- Born: Constance Mary Turnbull 9 February 1927 West Lyham, near Wooler, Northumberland, England
- Died: 5 September 2008 (aged 81) Oxford, England
- Education: Stoke Park Grammar School, Coventry
- Alma mater: Bedford College, University of London
- Occupations: Historian, author
- Spouse: Leonard Adrian Rayner ​ ​(m. 1962; died 1995)​
- Children: 2
- Writing career
- Period: 1971–2008
- Subject: Singaporean history
- Notable works: The Straits Settlements 1826–67: Indian presidency to crown colony (1972); A History of Singapore (1977); Dateline Singapore: 150 Years Of The Straits Times (1995);

= Mary Turnbull =

Singaporean historian (1927–2008)

Constance Mary Turnbull (9 February 1927 – 5 September 2008) was a British historian known for her work on Southeast Asian history, in particular on the history of Singapore. Her expertise on Singapore history and citations from her book The Straits Settlements was instrumental to the case presented by the Singapore legal team to the International Court of Justice, in claiming sovereignty over Pedra Branca in 2008.

==Early life and education==
Mary Turnbull was born the only child to David Turnbull (1900-1961), a native farm-owner in the Cheviot Hills, and Edna Mary Williamson (1901-1991), a schoolteacher from Laxey in the Isle of Man, on a farm not far from Wooler, Northumberland. In the 1920s Coventry grew to be the centre of UK motor industry, and her family moved to the thriving city when her father, who had been forced give up farming as a result of the Great Depression, found a job in motorcar engineering at the Rootes car factory. Throughout her childhood, Mary Turnbull led a happy but simple life despite having to live with different relatives during the Great Depression, while her parents were both looking for work in Coventry and being evacuated several times during World War II. She often described the experience of living through the Coventry Blitz and later, as a university student, the "doodlebugs" (V-1 flying bombs) in London.

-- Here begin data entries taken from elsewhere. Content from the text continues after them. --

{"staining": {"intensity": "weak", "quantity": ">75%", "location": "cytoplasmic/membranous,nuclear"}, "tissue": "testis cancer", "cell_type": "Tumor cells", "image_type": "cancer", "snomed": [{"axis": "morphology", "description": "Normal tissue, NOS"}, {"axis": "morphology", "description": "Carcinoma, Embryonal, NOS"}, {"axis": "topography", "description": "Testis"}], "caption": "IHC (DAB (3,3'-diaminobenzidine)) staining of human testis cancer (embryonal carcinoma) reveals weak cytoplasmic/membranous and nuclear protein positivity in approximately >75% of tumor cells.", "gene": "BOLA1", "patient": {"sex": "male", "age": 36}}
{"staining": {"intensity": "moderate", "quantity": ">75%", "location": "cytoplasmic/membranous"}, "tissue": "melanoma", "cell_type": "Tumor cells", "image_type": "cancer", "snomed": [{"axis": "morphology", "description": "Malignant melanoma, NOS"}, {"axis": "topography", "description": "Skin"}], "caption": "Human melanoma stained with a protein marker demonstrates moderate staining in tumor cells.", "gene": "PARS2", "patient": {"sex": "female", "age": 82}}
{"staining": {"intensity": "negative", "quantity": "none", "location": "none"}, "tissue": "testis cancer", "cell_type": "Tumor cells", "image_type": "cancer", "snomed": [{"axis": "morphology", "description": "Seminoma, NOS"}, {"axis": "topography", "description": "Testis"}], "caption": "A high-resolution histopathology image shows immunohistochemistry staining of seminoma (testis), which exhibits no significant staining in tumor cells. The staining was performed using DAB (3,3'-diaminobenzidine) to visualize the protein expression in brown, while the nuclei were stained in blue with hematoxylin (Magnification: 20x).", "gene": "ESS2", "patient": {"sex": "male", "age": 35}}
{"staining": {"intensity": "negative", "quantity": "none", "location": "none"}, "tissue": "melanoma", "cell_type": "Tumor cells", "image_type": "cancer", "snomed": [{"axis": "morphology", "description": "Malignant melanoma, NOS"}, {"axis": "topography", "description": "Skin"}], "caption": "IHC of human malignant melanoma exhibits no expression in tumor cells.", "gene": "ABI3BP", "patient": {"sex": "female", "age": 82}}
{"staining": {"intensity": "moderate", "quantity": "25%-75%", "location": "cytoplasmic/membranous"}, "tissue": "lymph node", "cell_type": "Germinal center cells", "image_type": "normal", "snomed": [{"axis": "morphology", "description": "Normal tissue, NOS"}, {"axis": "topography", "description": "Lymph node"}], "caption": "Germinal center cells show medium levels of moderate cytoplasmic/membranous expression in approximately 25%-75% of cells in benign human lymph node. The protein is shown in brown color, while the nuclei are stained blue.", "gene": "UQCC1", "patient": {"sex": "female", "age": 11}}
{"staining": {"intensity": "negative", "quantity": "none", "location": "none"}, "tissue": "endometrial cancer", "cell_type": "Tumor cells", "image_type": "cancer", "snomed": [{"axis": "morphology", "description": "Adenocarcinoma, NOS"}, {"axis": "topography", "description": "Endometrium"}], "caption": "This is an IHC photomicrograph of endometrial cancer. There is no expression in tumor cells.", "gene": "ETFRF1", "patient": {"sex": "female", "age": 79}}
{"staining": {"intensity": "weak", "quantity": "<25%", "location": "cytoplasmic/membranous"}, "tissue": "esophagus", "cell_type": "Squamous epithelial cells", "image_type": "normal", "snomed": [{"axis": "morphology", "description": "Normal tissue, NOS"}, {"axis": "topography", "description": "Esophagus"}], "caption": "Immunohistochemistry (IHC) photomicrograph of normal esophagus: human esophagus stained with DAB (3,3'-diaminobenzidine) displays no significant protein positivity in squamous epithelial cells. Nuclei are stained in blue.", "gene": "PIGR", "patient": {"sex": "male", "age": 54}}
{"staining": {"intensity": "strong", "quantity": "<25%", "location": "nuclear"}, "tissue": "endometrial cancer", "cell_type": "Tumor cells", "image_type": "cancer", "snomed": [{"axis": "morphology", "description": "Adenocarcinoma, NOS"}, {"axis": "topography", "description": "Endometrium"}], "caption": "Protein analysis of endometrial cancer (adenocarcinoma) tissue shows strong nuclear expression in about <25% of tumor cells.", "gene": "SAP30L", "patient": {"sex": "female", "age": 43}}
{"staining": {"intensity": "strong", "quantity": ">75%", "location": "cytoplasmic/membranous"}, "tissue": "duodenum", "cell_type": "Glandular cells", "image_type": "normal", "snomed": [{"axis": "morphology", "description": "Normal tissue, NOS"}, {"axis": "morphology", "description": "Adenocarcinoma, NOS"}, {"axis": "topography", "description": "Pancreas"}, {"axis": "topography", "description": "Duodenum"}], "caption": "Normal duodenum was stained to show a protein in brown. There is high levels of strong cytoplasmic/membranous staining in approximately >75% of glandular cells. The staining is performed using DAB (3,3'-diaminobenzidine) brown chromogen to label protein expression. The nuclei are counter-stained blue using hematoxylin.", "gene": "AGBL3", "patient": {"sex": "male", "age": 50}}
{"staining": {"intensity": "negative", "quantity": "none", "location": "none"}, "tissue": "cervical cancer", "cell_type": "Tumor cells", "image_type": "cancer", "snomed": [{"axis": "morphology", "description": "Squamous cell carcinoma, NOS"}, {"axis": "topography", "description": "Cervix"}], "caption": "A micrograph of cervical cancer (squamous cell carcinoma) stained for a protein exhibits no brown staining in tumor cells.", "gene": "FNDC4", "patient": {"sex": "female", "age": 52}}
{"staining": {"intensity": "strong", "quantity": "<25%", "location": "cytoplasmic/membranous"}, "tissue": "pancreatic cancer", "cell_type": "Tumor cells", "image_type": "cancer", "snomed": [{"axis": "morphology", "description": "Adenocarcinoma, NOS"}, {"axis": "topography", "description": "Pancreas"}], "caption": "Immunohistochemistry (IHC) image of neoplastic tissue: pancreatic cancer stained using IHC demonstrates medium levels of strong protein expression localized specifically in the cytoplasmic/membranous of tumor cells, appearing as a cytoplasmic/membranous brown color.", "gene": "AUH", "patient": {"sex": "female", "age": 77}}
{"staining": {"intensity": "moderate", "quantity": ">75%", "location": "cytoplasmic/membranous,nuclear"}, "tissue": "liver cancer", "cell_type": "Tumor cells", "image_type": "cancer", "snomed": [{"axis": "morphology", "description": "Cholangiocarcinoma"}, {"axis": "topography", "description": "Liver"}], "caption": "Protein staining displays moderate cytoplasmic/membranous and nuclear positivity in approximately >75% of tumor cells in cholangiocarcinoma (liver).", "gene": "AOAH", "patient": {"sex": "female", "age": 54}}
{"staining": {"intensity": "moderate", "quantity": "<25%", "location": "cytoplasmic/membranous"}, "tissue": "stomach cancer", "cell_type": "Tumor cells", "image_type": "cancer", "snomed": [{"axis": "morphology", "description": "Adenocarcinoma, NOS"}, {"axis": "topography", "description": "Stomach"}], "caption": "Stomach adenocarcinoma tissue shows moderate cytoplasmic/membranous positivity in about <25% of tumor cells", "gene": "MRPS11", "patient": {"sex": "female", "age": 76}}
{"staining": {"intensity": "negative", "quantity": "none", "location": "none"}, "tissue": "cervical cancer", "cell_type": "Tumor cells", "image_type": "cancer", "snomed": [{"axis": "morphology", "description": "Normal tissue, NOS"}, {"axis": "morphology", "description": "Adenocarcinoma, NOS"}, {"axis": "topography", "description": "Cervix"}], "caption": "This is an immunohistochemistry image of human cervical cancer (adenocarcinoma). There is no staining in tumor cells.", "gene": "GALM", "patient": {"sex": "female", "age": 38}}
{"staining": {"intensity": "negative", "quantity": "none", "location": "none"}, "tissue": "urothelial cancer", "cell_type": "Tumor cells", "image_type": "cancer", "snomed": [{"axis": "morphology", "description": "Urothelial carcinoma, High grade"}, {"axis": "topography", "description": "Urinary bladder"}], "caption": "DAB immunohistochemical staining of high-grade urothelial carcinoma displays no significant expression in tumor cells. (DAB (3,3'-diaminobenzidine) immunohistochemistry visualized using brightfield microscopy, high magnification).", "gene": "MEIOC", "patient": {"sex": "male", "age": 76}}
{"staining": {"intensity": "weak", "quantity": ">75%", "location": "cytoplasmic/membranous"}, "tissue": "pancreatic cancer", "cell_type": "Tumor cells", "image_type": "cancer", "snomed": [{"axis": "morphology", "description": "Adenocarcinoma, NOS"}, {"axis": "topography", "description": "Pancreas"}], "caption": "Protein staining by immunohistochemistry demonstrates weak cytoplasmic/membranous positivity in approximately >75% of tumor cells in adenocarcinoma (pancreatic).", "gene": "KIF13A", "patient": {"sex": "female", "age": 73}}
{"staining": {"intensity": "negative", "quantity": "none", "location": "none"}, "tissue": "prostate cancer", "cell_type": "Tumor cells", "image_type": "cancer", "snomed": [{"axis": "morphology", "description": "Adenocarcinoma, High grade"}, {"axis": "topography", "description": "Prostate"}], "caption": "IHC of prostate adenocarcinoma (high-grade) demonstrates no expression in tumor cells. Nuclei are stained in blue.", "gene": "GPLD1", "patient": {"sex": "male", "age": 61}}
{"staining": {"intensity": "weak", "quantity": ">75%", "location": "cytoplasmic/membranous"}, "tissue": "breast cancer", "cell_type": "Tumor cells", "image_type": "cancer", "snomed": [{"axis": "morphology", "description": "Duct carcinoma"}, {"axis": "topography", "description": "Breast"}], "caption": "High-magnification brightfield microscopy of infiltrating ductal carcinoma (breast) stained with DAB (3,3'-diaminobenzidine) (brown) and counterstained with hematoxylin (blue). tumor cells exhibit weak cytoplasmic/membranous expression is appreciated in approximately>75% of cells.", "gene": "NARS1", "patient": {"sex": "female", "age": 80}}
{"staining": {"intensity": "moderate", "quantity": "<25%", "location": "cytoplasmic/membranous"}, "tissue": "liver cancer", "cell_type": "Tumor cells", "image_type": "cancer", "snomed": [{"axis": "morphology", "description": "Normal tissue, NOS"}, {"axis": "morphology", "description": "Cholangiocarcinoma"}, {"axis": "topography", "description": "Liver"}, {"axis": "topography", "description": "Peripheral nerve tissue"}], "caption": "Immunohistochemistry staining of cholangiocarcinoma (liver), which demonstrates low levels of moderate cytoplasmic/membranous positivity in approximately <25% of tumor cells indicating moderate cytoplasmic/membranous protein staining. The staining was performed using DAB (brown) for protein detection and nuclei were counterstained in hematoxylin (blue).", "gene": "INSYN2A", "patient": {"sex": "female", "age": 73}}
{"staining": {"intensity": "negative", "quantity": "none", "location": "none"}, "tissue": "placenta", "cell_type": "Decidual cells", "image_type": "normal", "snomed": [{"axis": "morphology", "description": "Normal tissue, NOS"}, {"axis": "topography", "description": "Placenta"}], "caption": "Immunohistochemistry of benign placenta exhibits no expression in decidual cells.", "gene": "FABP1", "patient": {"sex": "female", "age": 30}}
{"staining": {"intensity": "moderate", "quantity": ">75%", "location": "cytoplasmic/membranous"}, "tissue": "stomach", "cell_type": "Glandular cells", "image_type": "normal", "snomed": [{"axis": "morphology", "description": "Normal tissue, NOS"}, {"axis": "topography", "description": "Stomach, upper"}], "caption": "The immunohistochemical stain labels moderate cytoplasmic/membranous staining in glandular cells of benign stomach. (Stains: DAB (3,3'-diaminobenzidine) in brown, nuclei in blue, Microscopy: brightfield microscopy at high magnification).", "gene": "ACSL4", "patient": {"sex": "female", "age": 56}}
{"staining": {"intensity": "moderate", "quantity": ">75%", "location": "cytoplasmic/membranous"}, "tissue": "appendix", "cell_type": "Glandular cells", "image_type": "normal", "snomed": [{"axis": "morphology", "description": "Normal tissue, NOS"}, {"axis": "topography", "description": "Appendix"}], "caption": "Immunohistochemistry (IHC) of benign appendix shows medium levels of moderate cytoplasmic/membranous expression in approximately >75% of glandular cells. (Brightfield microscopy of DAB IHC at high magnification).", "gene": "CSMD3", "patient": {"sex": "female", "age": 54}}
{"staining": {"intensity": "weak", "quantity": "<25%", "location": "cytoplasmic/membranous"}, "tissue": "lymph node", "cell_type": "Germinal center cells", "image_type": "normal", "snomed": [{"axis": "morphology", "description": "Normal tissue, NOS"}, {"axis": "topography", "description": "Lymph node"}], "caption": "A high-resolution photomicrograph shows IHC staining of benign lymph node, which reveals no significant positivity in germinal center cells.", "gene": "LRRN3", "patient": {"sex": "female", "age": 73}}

Mary Turnbull went to study at Bedford College, London in 1944 and graduated in 1947.

== Biography ==
After graduation from Bedford College, Mary Turnbull worked for Imperial Chemical Industries in the staff training department. Looking for a more adventurous life, she joined the Malayan Civil Service, the first female administrative officer to be recruited to the Service, and one of only two women who would ever work in that capacity for the colonial authorities. She later joined the University of Malaya in Kuala Lumpur, but on her marriage to businessman Leonard Rayner in 1962, moved to Singapore. Here she was a member of the History Department until 1971 when she moved to Hong Kong to take up a post as lecturer at Hong Kong University's History Department. It was during her time in Hong Kong that Mary Turnbull first published her book History of Singapore.

In 1988, Mary Turnbull retired from her position as Head of the History Department at Hong Kong University, although she remained in Hong Kong until her husband, Leonard, also retired in 1990. The couple moved back to the UK and settled in the village of Sulgrave, Northamptonshire. Mary Turnbull continued to write, and travel around Britain, Europe, the United States, Australia and New Zealand and on occasions, visited Singapore and Malaysia. In the 1990s she was commissioned by The Straits Times to compile the history of the Singapore newspaper company and in 1995, Dateline Singapore: 150 Years Of The Straits Times that resulted from nearly 3 years' of work, was launched to commemorate the 150th anniversary of the founding of the newspaper title.

Following the death of her husband in 1995, Mary Turnbull moved to Oxford in 1999, where she became a fellow of St Antony's College and a member of Oxford University's Strategic Studies Group (OUSSG). On the afternoon of 5 September 2008, she was diagnosed with a serious heart condition during a routine check-up and died hours later of a ruptured aorta while awaiting surgery. She had completed the final revisions for the third edition of A History of Singapore, just days before her death.

Mary Turnbull was posthumously inducted to the Singapore Women's Hall of Fame in 2014.

==Bibliography==
- Mills, L. A. (1961) British Malaya, 1824-67. Singapore: Malayan Branch Royal Asiatic Society.
- Turnbull, C. M. (1969) Modern Singapore a commemorative for Singapore's 150th anniversary
- Turnbull, C. M. (1972) The Straits Settlements, 1826 - 67: Indian Presidency to Crown Colony. London: Athlone Press.
- Turnbull, C. M. (1977) A History of Singapore, 1819 - 1975. Singapore: Oxford University Press.
- Turnbull, C. M. (1989) A History of Singapore, 1819 - 1988. Singapore: Oxford University Press.
- Turnbull, C. M. (1980, 1981, 1989) A History of Malaysia, Singapore and Brunei. Sydney: Allen & Unwin.
- Turnbull, C. M. (1995) Dateline Singapore: 150 years of the Straits Times. Singapore: Times Editions
- Turnbull, C. M. (2009) A History of Modern Singapore 1819 - 2005 (published posthumously). Singapore: NUS Press.